Thank you! I will adhere strictly to what the schedule says to be on the safe side.


----------



## OrientalSlave (Jan 26, 2012)

Having struggled to get cats & kittens out of various nests of various depth, please always use blankets. The worst are the ones with the cover that ties to the top of the pen - if all else fails with the others one can try to take the cat out in it's nest.


----------



## havoc (Dec 8, 2008)

OrientalSlave said:


> The worst are the ones with the cover that ties to the top of the pen


It seems to be the pet hate of judges at the moment


----------



## OrientalSlave (Jan 26, 2012)

havoc said:


> It seems to be the pet hate of judges at the moment


Judge should be issued with a pair of scissors for those beds.


----------



## havoc (Dec 8, 2008)

OrientalSlave said:


> Judge should be issued with a pair of scissors for those beds.


----------



## QOTN (Jan 3, 2014)

I am amazed anybody buys one. I believe they are very expensive and surely you still have to have a vetbed or similar on the base of the pen.


----------



## havoc (Dec 8, 2008)

They’re a typical example of something made to appeal to humans rather than to enhance life for the animal.


----------



## Psygon (Apr 24, 2013)

When we took Jammy to her first show we had a blanket and some vet bed, but we bought a bed like the one @catgirlforever posted when we were there. Have to say Jammy was much more at ease with that than just the blanket.


----------



## havoc (Dec 8, 2008)

You aren’t there when a steward or judge is struggling to get the cat out to be judged though. It adds to the stress of both animal and human. Igloo style beds have their place - it isn’t the show bench.


----------



## QOTN (Jan 3, 2014)

Psygon said:


> When we took Jammy to her first show we had a blanket and some vet bed, but we bought a bed like the one @catgirlforever posted when we were there. Have to say Jammy was much more at ease with that than just the blanket.

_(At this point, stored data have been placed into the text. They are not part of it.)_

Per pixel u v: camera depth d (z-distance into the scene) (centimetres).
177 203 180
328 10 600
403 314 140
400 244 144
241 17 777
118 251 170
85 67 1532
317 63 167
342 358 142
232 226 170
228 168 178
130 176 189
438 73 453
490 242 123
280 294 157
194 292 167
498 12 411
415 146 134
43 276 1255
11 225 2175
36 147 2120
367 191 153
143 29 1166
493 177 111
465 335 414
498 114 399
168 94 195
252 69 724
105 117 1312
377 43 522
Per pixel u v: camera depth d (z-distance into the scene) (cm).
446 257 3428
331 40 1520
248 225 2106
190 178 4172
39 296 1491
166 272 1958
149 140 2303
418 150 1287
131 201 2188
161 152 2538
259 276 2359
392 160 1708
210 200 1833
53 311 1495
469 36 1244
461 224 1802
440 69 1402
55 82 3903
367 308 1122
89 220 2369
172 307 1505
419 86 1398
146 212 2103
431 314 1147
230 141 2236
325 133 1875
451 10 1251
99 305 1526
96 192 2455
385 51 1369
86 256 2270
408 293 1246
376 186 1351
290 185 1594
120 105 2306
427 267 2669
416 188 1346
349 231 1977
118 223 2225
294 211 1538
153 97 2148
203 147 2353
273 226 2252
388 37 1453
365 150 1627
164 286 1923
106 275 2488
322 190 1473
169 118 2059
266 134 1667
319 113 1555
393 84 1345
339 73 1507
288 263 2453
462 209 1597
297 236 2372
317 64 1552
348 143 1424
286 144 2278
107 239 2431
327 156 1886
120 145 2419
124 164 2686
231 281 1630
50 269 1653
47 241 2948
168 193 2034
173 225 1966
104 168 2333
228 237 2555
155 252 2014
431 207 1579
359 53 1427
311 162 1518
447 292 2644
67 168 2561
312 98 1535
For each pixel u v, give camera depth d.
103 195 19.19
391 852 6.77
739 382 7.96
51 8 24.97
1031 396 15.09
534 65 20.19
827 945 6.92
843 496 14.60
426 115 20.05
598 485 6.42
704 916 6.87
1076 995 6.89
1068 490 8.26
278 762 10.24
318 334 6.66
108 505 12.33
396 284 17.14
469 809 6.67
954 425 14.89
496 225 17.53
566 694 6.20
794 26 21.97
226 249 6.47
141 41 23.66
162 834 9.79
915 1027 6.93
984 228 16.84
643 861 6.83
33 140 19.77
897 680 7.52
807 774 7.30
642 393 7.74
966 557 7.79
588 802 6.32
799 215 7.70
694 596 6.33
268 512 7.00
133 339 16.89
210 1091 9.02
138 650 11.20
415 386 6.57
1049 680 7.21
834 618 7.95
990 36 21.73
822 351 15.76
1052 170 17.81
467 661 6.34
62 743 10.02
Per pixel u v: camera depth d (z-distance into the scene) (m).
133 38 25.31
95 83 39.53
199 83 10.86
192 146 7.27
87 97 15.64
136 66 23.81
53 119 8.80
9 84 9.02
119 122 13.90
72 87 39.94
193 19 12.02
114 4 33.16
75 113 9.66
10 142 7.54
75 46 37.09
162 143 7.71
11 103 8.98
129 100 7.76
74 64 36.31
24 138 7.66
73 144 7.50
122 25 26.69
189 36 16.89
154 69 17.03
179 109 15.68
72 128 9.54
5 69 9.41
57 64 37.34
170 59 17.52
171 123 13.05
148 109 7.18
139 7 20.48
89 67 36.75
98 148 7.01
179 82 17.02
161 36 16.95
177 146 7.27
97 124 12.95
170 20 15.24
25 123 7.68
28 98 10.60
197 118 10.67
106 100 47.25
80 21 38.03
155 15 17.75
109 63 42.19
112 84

Donut beds like those in the first pic are not so much of a problem. It is the hammock type ones that hang from the top of the pen.


----------



## OrientalSlave (Jan 26, 2012)

QOTN said:


> Donut beds like those in the first pic are not so much of a problem. It is the hammock type ones that hang from the top of the pen.


And the deep beds some people are using.


----------



## QOTN (Jan 3, 2014)

OrientalSlave said:


> And the deep beds some people are using.


In my experience those really deep beds are not popular with the cats. I was given a huge one which is hardly used. I thought it was because I put it on the floor but even when I tried it on furniture they still avoided it, so I suspect the cats in show pens only use them because they have no choice.


----------



## Rufus15 (Dec 4, 2015)

I've found circular beds are fab, take bed + cat out, remove cat from bed on the table. Much easier than trying to get out a cat hiding in the corner


----------



## Sacrechat (Feb 27, 2011)

I used to use beds like the OP shows in the picture and I never had a problem. They are very low sides and not much different to a blanket. I was never told not to.


----------



## QOTN (Jan 3, 2014)

The Chairman of the GCCF is on the warpath about beds. I am not sure if it is all beds but I would not recommend falling out with him over something trivial. (An important issue is a different matter and worth the hassle in my experience.)


----------



## BritishBilbo (Jul 19, 2015)

I’ve always used them and I’ve always carried on using them since the donut bed war started. I no longer use the deep set type though I only use the shallow cheap flimsy one from Crystal Clear. I find giving Harley a bed settles her down a lot better, without one she’s pacing and doesn’t know where to settle. 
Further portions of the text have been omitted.